Donald flipped through more of the folder. “What is this for? And why me?”
“This is what we call a just-in-case building. Probably’ll never get used, but they won’t let us store the fuel rods out there unless we put this bugger nearby. It’s like this window in my basement I had to lower before our house could pass inspection. It was for...what do you call it—?”
“Egress,” Donald said, the word flowing back unaided.
Thurman snapped his fingers. “Right. Egress.” He pointed to the folder. “This building is like that window, something we’ve gotta build so the rest’ll pass inspection. This’ll be where—in the unlikely event of an attack or a leak—where facility employees can go. You know, like a shelter. And it needs to be perfect or this project’ll be shut down faster than a tick’s wink. Just because our bill passed and got signed doesn’t mean we’re home-free, Donny. There was that project out west that got okayed decades ago, scored funding. Eventually, it fell through.”
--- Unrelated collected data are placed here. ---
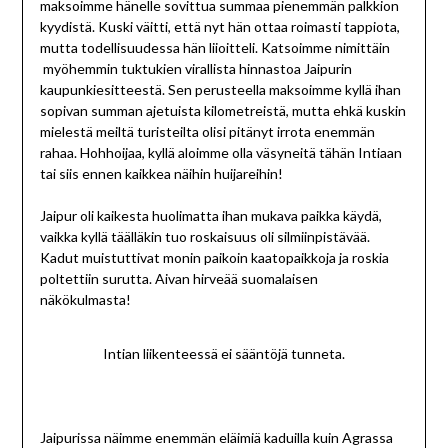
maksoimme hänelle sovittua summaa pienemmän palkkion
kyydistä. Kuski väitti, että nyt hän ottaa roimasti tappiota,
mutta todellisuudessa hän liioitteli. Katsoimme nimittäin
myöhemmin tuktukien virallista hinnastoa Jaipurin
kaupunkiesitteestä. Sen perusteella maksoimme kyllä ihan
sopivan summan ajetuista kilometreistä, mutta ehkä kuskin
mielestä meiltä turisteilta olisi pitänyt irrota enemmän
rahaa. Hohhoijaa, kyllä aloimme olla väsyneitä tähän Intiaan
tai siis ennen kaikkea näihin huijareihin!
Jaipur oli kaikesta huolimatta ihan mukava paikka käydä,
vaikka kyllä täälläkin tuo roskaisuus oli silmiinpistävää.
Kadut muistuttivat monin paikoin kaatopaikkoja ja roskia
poltettiin surutta. Aivan hirveää suomalaisen
näkökulmasta!
Intian liikenteessä ei sääntöjä tunneta.
Jaipurissa näimme enemmän eläimiä kaduilla kuin Agrassa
Donald knew the one he was talking about. A containment facility buried under a mountain. The buzz on the Hill was that the Georgia project had the same chances of success. The folder suddenly tripled in weight as he considered this. He was being asked to be a part of this future failure. He would be staking his newly won office on it.
“I’ve got Mick Webb working on something related. Logistics and planning, really. You two will need to collaborate on a few things. And Anna is taking leave from her post at MIT to lend a hand.”
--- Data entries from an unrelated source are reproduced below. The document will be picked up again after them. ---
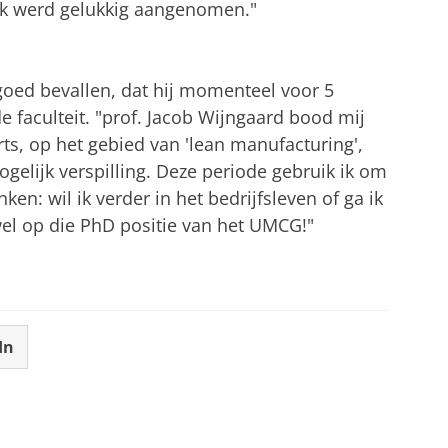
. Ik werd gelukkig aangenomen."
oed bevallen, dat hij momenteel voor 5
 faculteit. "prof. Jacob Wijngaard bood mij
s, op het gebied van 'lean manufacturing',
gelijk verspilling. Deze periode gebruik ik om
en: wil ik verder in het bedrijfsleven of ga ik
el op die PhD positie van het UMCG!"
In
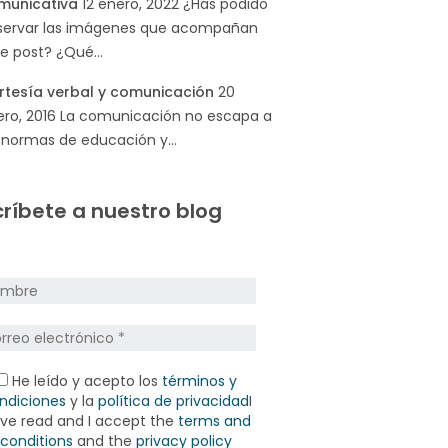
municativa
12 enero, 2022
¿Has podido
servar las imágenes que acompañan
te post? ¿Qué…
rtesía verbal y comunicación
20
ro, 2016
La comunicación no escapa a
s normas de educación y…
ríbete a nuestro blog
He leído y acepto los
términos y
ndiciones
y la
política de privacidad
I
ve read and I accept the
terms and
conditions
and the
privacy policy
“Anna?” Donald fumbled for his water, his hand shaking.
“Of course. She’ll be your lead engineer on this project. There are details in there on what she’ll need, space-wise.”
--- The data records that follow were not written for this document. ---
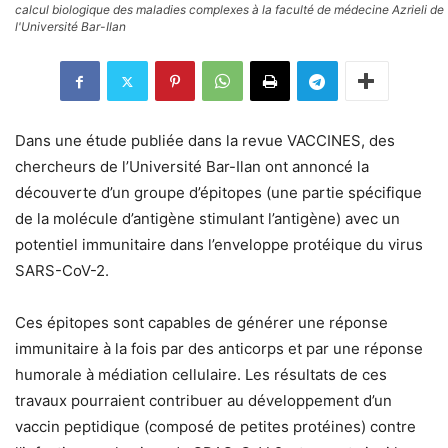
calcul biologique des maladies complexes à la faculté de médecine Azrieli de
l'Université Bar-Ilan
Dans une étude publiée dans la revue VACCINES, des
chercheurs de l’Université Bar-Ilan ont annoncé la
découverte d’un groupe d’épitopes (une partie spécifique
de la molécule d’antigène stimulant l’antigène) avec un
potentiel immunitaire dans l’enveloppe protéique du virus
SARS-CoV-2.
Ces épitopes sont capables de générer une réponse
immunitaire à la fois par des anticorps et par une réponse
humorale à médiation cellulaire. Les résultats de ces
travaux pourraient contribuer au développement d’un
vaccin peptidique (composé de petites protéines) contre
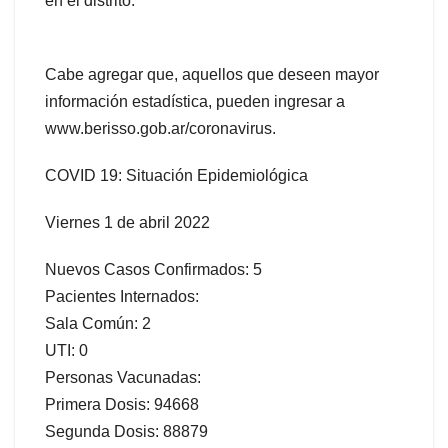
en el distrito.
Cabe agregar que, aquellos que deseen mayor
información estadística, pueden ingresar a
www.berisso.gob.ar/coronavirus.
COVID 19: Situación Epidemiológica
Viernes 1 de abril 2022
Nuevos Casos Confirmados: 5
Pacientes Internados:
Sala Común: 2
UTI: 0
Personas Vacunadas:
Primera Dosis: 94668
Segunda Dosis: 88879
Donald took a gulp of water and forced himself to swallow.
“There’s a lot of other people I could call in, sure, but this project can’t fail, you understand? It needs to be like family. People I can trust.” Senator Thurman interlocked his fingers. “If this is the only thing you were elected to do, I want you to do it right. It’s why I stumped for you in the first place.”
“Of course.” Donald bobbed his head to hide his confusion. He had worried during the election that the Senator’s endorsement stemmed from old family ties. This was somehow worse. Donald hadn’t been using the Senator at all; it was the other way around. Studying the drawing in his lap, the newly elected congressman felt one job he was inadequately trained for melt away—only to be replaced by a different job that seemed equally daunting.
“Wait,” he said. “I still don’t get it.” He studied the old drawing. “Why the grow lights?”
Senator Thurman reached for his bottle and polished off his water, the empty plastic crinkling in his fist. He smacked his lips and turned to toss the bottle into a blue recycling bin. His profile, Donald saw, was every bit as chiseled and handsome as the face he presented to the cameras. He had barely changed in all the years Donald had known him.
“Because, Donny—” He turned and smiled. “This building I want you to design for me—it’s going to go below ground.”
2
2110 • Silo 1
Troy held his breath and tried to remain calm while the doctor pumped the rubber bulb. The inflatable band swelled around his bicep until it pinched his skin. He wasn’t sure if slowing his breathing and steadying his pulse affected his blood pressure, but he had a strong urge to impress the man in the white coveralls. He wanted his numbers to come back normal.
His arm throbbed a few beats while the needle bounced and the air hissed out.
“Eighty over fifty.” The band made a ripping sound as it was torn loose. Troy rubbed the spot where his skin had been pinched.
“Is that okay?”
The doctor made a note on his clipboard. “It’s low, but not outside the norm.” Behind him, his assistant labeled a cup of dark gray urine before placing it inside a small fridge. Troy caught sight of a half-eaten sandwich among the samples, not even wrapped.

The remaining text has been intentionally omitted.